Bisphosphonates are widely used inhibitors of bone resorption. They also inhibit the growth of various cancer cells in vitro, but the clinical significance of this effect is unclear. The cancer growth inhibitory effects of nitrogen-containing bisphosphonates, (i.e. zoledronate) have been attributed to their ability to inhibit the mevalonate pathway. We have shown that bisphosphonates also induce p38 activation, which signals resistance against the drug-induced growth inhibition through an unknown mechanism. We show here that zoledronate induces a G1/S cell cycle arrest in human MDA-MB-231 breast cancer cells. Furthermore, p38 inhibitor augments bisphosphonate-induced growth inhibition by inducing an additional G2-phase cell cycle arrest. We also show that the nitrogen-containing bisphosphonate-induced effects on p38 phosphorylation occur before accumulation of unprenylated Rap1A or Rac1 activation. Geranylgeranyl pyrophosphate, an end-product of the mevalonate pathway, reversed the accumulation of unprenylated Rap1A but not phosphorylation of p38. Geranylgeranyl pyrophosphate also reversed n-BP induced growth inhibition, but the completeness of this reversal was nitrogen-containing bisphosphonate concentration dependent. Also mevastatin induced the accumulation of unprenylated Rap1A, but it did not induce p38 phosphorylation. In conclusion, our results suggest that in addition to the previously reported effects on apoptosis, nitrogen-containing bisphosphonates also inhibit the growth of MDA-MB-231 breast cancer cells by inducing G1/S cell cycle arrest. The bisphosphonate-induced p38 activation signals for resistance against these drugs, by promoting progression through the G2/M-checkpoint. Of these pathways only growth inhibition is mediated via inhibition of the mevalonate pathway in MDA-MB-231 cells. Combining p38 inhibitors with bisphosphonates may result in increased anti-cancer efficacy.
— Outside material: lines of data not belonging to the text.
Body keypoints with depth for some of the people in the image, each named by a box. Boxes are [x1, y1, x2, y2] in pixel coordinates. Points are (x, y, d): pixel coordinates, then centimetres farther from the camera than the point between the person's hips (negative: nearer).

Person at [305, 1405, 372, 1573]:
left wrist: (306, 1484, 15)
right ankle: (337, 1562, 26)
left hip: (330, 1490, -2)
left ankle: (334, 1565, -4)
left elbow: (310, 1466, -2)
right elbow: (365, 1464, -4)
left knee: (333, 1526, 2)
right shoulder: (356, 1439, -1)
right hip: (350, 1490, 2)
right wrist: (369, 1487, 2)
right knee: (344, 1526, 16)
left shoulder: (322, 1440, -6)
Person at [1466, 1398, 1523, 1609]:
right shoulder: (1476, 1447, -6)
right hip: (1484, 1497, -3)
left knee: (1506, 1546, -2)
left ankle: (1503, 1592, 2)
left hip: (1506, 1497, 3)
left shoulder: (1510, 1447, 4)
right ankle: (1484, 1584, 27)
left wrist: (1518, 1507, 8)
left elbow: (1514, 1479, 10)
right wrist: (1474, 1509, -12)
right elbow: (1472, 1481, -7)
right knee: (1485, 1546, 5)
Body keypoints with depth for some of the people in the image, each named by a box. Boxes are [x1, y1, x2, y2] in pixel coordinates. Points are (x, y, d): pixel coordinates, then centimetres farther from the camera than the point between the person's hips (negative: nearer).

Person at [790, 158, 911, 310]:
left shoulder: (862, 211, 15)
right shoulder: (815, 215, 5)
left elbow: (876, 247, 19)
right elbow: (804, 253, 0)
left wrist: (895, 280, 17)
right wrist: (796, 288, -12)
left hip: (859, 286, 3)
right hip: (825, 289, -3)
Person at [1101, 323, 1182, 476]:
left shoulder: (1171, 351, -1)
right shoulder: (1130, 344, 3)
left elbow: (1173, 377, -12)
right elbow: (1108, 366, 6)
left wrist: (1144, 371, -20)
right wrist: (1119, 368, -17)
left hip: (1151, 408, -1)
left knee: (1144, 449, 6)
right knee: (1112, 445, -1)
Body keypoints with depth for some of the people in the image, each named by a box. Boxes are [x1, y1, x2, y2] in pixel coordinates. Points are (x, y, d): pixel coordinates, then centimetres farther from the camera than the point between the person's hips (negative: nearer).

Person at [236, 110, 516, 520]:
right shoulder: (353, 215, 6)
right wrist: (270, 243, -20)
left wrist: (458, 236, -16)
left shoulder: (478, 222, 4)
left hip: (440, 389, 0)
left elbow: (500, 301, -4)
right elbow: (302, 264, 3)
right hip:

双膦酸盐是广泛使用的骨吸收抑制剂。它们在体外也能抑制多种癌细胞的生长,但其临床意义尚不清楚。含氮双膦酸盐(如唑来膦酸盐)的抗癌生长作用归因于其抑制甲羟戊酸途径的能力。我们已经表明,双膦酸盐还能诱导p38激活,通过未知机制发出对药物诱导的生长抑制的抗性信号。我们在此表明,唑来膦酸盐在人MDA-MB-231乳腺癌细胞中诱导G1/S细胞周期停滞。此外,p38抑制剂通过诱导额外的G2期细胞周期停滞增强双膦酸盐诱导的生长抑制。我们还表明,含氮双膦酸盐对p38磷酸化的诱导作用发生在未异戊二烯化的Rap1A积累或Rac1激活之前。甲羟戊酸途径的终产物香叶基香叶基焦磷酸可逆转未异戊二烯化的Rap1A的积累,但不能逆转p38的磷酸化。香叶基香叶基焦磷酸也可逆转含氮双膦酸盐诱导的生长抑制,但这种逆转的完全程度取决于含氮双膦酸盐的浓度。此外,美伐他汀诱导未异戊二烯化的Rap1A的积累,但不诱导p38磷酸化。总之,我们的结果表明,除了先前报道的对细胞凋亡的影响外,含氮双膦酸盐还通过诱导G1/S细胞周期停滞抑制MDA-MB-231乳腺癌细胞的生长。双膦酸盐诱导的p38激活通过促进通过G2/M检查点的进程发出对这些药物的抗性信号。在这些途径中,只有生长抑制是通过抑制MDA-MB-231细胞中的甲羟戊酸途径介导的。将p38抑制剂与双膦酸盐联合使用可能会提高抗癌疗效。